By comparison WhatsApp has no legal bill, no marketing bill, no lobbying bill, and so on.
How could this chew bandwidth? It's just some bytes for the positioning, over some socket (probably a websocket), it really doesn't sound like it'd chew bandwidth to send an ID + coordinates every second or so if your connection is already established. Maybe a few more bytes for a signature to avoid tampering/spoofing when updating the position.
Uber has been losing money since it started, subsiding our travel with VC money, I thought clearly always with the plan of "once we get market dominance we can jack up the prices and make all that money back". I don't think they were ever shy about this plan.
So now we're at that point. Either we put up with the new prices, or move on to another app, or find another transport solution. I don't think whining at Uber about how expensive they are now is a workable response.
Driver pays for the car, gas and their time. And Uber pockets 50% of the fare? I’ve heard this from at least a few vocal drivers.

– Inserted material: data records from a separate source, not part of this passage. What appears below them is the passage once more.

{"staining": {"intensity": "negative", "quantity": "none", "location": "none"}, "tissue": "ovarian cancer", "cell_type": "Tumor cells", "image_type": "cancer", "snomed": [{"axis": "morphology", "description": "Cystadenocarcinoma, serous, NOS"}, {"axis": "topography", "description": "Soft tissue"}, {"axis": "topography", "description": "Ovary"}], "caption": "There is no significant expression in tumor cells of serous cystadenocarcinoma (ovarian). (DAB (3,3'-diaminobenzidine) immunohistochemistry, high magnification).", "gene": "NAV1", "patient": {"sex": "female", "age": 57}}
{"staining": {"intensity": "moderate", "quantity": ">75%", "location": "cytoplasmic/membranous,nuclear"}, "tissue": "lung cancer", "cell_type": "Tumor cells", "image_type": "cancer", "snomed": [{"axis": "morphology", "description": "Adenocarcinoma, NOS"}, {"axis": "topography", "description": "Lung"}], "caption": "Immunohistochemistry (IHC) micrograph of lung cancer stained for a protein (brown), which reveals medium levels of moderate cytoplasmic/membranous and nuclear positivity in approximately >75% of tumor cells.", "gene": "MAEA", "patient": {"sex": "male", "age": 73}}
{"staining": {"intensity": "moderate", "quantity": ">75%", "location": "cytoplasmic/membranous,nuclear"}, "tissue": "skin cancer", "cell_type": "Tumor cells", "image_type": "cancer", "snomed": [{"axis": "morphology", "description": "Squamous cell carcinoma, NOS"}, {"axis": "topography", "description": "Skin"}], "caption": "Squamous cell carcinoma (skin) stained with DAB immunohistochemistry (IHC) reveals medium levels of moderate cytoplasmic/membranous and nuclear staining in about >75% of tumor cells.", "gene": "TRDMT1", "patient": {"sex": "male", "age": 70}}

Apple App Store’s 30% cut as a software service provider seems like a bargain.
Did I miss Lyft going out of business or something? Or is this more of a duopoly type situation?
It is in Uber's interest to keep exactly as much of the fare as they can to the extent they still have riders and drivers. This was always the endgame.
I know Uber’s part here is not trivial (it’s good software and they do support, etc) but surely the driver should be getting more like 80% or even 90% given that it’s their time, their equipment, etc. Most other marketplaces take smaller cuts.